As easily molded individuals we are susceptible to accepting most “prices” in the market as normal.  But what is normal?  Where did the guiding mechanism that we perceive to be normal originally come from and who set that price? A recent MIT study published in the book Predictably Irrational shows the power of that original “anchor” price.

Here’s what happened to a group of MBA students at MIT a few years ago.

“Now here we have a nice 1998 Cotes du Rhone Jaboulet Parallel,” said Drazen Prelec, a professor at MIT’s Sloan School of Management, as he lifted a bottle admiringly. Sitting before him were the 55 students from his marketing research class. On this day, Prelec, professor George Loewenstein of Carnegie Mellon University and I had an unusual request for this group of future marketing pros. We asked them to jot down the last two digits of their Social Security numbers and tell us whether they would pay that amount for a number of products, including the wine. Then we asked them to actually bid on these items in an auction.

What were we trying to prove? The existence of what we called arbitrary coherence. The basic idea of arbitrary coherence is this: Although initial prices can be “arbitrary,” once those prices are established in our minds, they will shape not only present prices but also future ones (thus making them “coherent”). So would thinking about one’s Social Security number be enough to create an anchor? And would that initial anchor have a long-term influence? That’s what we wanted to find out…

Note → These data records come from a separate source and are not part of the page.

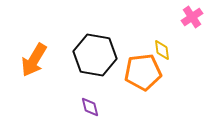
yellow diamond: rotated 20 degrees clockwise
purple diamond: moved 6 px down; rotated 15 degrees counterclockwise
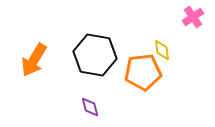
pink cross: moved 1 px right
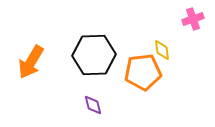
pink cross: moved 2 px down; rotated 15 degrees clockwise
black hexagon: moved 1 px left; rotated 12 degrees counterclockwise
orange arrow: moved 3 px left, 2 px down
purple diamond: moved 3 px right, 2 px up
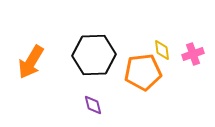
pink cross: moved 35 px down
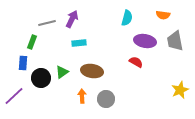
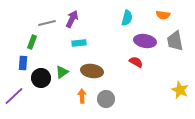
yellow star: rotated 24 degrees counterclockwise
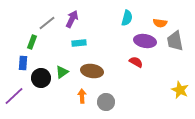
orange semicircle: moved 3 px left, 8 px down
gray line: rotated 24 degrees counterclockwise
gray circle: moved 3 px down
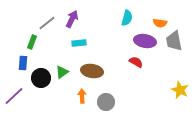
gray trapezoid: moved 1 px left
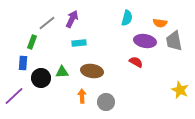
green triangle: rotated 32 degrees clockwise
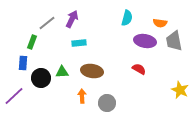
red semicircle: moved 3 px right, 7 px down
gray circle: moved 1 px right, 1 px down
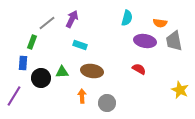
cyan rectangle: moved 1 px right, 2 px down; rotated 24 degrees clockwise
purple line: rotated 15 degrees counterclockwise
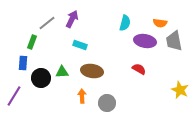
cyan semicircle: moved 2 px left, 5 px down
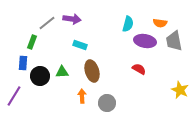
purple arrow: rotated 72 degrees clockwise
cyan semicircle: moved 3 px right, 1 px down
brown ellipse: rotated 65 degrees clockwise
black circle: moved 1 px left, 2 px up
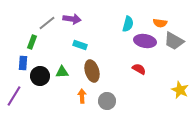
gray trapezoid: rotated 50 degrees counterclockwise
gray circle: moved 2 px up
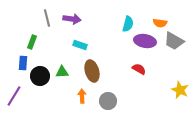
gray line: moved 5 px up; rotated 66 degrees counterclockwise
gray circle: moved 1 px right
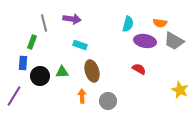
gray line: moved 3 px left, 5 px down
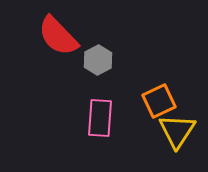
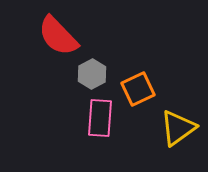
gray hexagon: moved 6 px left, 14 px down
orange square: moved 21 px left, 12 px up
yellow triangle: moved 1 px right, 3 px up; rotated 21 degrees clockwise
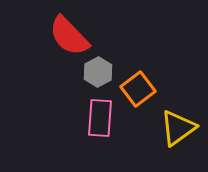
red semicircle: moved 11 px right
gray hexagon: moved 6 px right, 2 px up
orange square: rotated 12 degrees counterclockwise
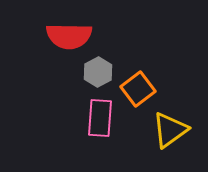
red semicircle: rotated 45 degrees counterclockwise
yellow triangle: moved 8 px left, 2 px down
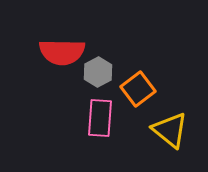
red semicircle: moved 7 px left, 16 px down
yellow triangle: rotated 45 degrees counterclockwise
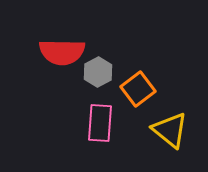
pink rectangle: moved 5 px down
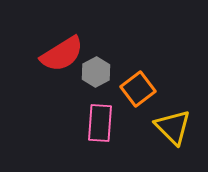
red semicircle: moved 2 px down; rotated 33 degrees counterclockwise
gray hexagon: moved 2 px left
yellow triangle: moved 3 px right, 3 px up; rotated 6 degrees clockwise
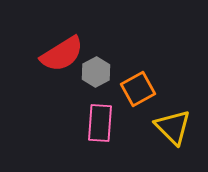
orange square: rotated 8 degrees clockwise
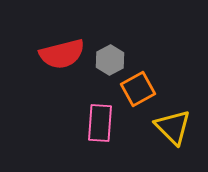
red semicircle: rotated 18 degrees clockwise
gray hexagon: moved 14 px right, 12 px up
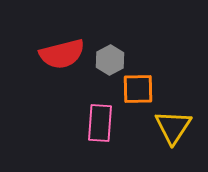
orange square: rotated 28 degrees clockwise
yellow triangle: rotated 18 degrees clockwise
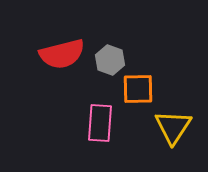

Prelec held up four other items one by one: a cordless trackball, a cordless keyboard and mouse, a design book, and a one-pound box of Belgian chocolates. He passed out forms that listed all the items. “Now I want you to write the last two digits of your Social Security number at the top of the page,” he instructed. “And then write them again next to each of the items in the form of a price. In other words, if the last two digits are 23, write $23. Now when you’re finished with that,” he added, “I want you to indicate on your sheets whether you would pay that amount for each of the products.”

When the students had finished, Prelec asked them to write down the maximum amount they were willing to pay for each of the products (their bids). Then they passed the sheets up to me, and I announced the winners. The students enjoyed this exercise, but when I asked them whether they felt that writing down the last two digits of their Social Security numbers had influenced their final bids, they dismissed my suggestion. No way!

Did the digits from the Social Security numbers serve as anchors? Remarkably, they did: The students with the highest-ending Social Security digits bid highest, while those with the lowest-ending numbers bid lowest. The top 20 percent, for instance, bid an average of $56 for the cordless keyboard; the bottom 20 percent bid an average of $16. In the end, students with Social Security numbers ending in the upper 20 percent placed bids that were 216 to 346 percent higher than those of the students with Social Security numbers ending in the lowest 20 percent.